Exercise details: Render every entry exactly as it appears.

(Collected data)

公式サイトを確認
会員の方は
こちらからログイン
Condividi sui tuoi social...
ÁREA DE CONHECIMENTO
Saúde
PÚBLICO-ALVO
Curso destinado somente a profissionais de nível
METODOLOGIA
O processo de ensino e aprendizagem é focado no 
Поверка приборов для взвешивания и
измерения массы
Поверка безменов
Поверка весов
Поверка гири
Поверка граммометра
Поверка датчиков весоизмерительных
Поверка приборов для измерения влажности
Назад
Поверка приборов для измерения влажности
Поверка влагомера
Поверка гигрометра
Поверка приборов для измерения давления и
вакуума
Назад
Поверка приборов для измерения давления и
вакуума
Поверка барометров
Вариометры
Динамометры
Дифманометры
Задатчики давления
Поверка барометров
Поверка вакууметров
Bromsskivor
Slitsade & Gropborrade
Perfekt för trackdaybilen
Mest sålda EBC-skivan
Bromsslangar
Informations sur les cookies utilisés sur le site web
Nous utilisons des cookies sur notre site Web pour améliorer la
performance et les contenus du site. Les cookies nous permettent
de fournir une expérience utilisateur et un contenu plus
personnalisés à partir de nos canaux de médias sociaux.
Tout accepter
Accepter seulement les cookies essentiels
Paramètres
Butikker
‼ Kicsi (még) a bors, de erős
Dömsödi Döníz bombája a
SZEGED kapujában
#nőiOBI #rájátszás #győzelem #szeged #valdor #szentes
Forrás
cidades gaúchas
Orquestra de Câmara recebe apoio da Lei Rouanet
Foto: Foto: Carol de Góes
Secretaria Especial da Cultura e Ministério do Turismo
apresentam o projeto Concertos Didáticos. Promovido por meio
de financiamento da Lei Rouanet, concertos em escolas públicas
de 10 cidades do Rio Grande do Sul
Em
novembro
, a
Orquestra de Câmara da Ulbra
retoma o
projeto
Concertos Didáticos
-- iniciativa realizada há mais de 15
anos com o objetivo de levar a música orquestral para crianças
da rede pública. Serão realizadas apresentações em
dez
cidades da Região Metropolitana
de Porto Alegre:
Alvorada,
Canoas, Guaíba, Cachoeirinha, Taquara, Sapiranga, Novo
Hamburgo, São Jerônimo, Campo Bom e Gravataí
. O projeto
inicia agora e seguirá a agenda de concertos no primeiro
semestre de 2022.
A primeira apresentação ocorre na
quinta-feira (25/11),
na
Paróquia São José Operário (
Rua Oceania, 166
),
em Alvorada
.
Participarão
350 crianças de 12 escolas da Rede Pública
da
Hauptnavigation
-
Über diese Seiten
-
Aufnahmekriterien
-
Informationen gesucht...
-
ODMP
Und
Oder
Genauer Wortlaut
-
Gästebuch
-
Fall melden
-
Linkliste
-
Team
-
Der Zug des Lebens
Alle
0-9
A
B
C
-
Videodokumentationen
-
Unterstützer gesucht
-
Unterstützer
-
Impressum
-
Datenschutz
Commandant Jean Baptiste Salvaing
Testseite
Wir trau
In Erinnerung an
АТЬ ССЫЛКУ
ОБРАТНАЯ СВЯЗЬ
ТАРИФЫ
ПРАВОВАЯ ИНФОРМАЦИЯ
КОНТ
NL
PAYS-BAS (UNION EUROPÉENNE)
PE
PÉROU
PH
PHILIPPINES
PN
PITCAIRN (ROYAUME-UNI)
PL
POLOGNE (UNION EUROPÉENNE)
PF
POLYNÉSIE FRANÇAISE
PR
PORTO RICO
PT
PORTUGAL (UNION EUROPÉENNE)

Exercise response:
公式サイトを確認
会員の方は
こちらからログイン
Condividi sui tuoi social...
ÁREA DE CONHECIMENTO
Saúde
PÚBLICO-ALVO
Curso destinado somente a profissionais de nível
METODOLOGIA
O processo de ensino e aprendizagem é focado no 
Поверка приборов для взвешивания и
измерения массы
Поверка безменов
Поверка весов
Поверка гири
Поверка граммометра
Поверка датчиков весоизмерительных
Поверка приборов для измерения влажности
Назад
Поверка приборов для измерения влажности
Поверка влагомера
Поверка гигрометра
Поверка приборов для измерения давления и
вакуума
Назад
Поверка приборов для измерения давления и
вакуума
Поверка барометров
Вариометры
Динамометры
Дифманометры
Задатчики давления
Поверка барометров
Поверка вакууметров
Bromsskivor
Slitsade & Gropborrade
Perfekt för trackdaybilen
Mest sålda EBC-skivan
Bromsslangar
Informations sur les cookies utilisés sur le site web
Nous utilisons des cookies sur notre site Web pour améliorer la
performance et les contenus du site. Les cookies nous permettent
de fournir une expérience utilisateur et un contenu plus
personnalisés à partir de nos canaux de médias sociaux.
Tout accepter
Accepter seulement les cookies essentiels
Paramètres
Butikker
‼ Kicsi (még) a bors, de erős
Dömsödi Döníz bombája a
SZEGED kapujában
#nőiOBI #rájátszás #győzelem #szeged #valdor #szentes
Forrás
cidades gaúchas
Orquestra de Câmara recebe apoio da Lei Rouanet
Foto: Foto: Carol de Góes
Secretaria Especial da Cultura e Ministério do Turismo
apresentam o projeto Concertos Didáticos. Promovido por meio
de financiamento da Lei Rouanet, concertos em escolas públicas
de 10 cidades do Rio Grande do Sul
Em
novembro
, a
Orquestra de Câmara da Ulbra
retoma o
projeto
Concertos Didáticos
-- iniciativa realizada há mais de 15
anos com o objetivo de levar a música orquestral para crianças
da rede pública. Serão realizadas apresentações em
dez
cidades da Região Metropolitana
de Porto Alegre:
Alvorada,
Canoas, Guaíba, Cachoeirinha, Taquara, Sapiranga, Novo
Hamburgo, São Jerônimo, Campo Bom e Gravataí
. O projeto
inicia agora e seguirá a agenda de concertos no primeiro
semestre de 2022.
A primeira apresentação ocorre na
quinta-feira (25/11),
na
Paróquia São José Operário (
Rua Oceania, 166
),
em Alvorada
.
Participarão
350 crianças de 12 escolas da Rede Pública
da
Hauptnavigation
-
Über diese Seiten
-
Aufnahmekriterien
-
Informationen gesucht...
-
ODMP
Und
Oder
Genauer Wortlaut
-
Gästebuch
-
Fall melden
-
Linkliste
-
Team
-
Der Zug des Lebens
Alle
0-9
A
B
C
-
Videodokumentationen
-
Unterstützer gesucht
-
Unterstützer
-
Impressum
-
Datenschutz
Commandant Jean Baptiste Salvaing
Testseite
Wir trau
In Erinnerung an
АТЬ ССЫЛКУ
ОБРАТНАЯ СВЯЗЬ
ТАРИФЫ
ПРАВОВАЯ ИНФОРМАЦИЯ
КОНТ
NL
PAYS-BAS (UNION EUROPÉENNE)
PE
PÉROU
PH
PHILIPPINES
PN
PITCAIRN (ROYAUME-UNI)
PL
POLOGNE (UNION EUROPÉENNE)
PF
POLYNÉSIE FRANÇAISE
PR
PORTO RICO
PT
PORTUGAL (UNION EUROPÉENNE)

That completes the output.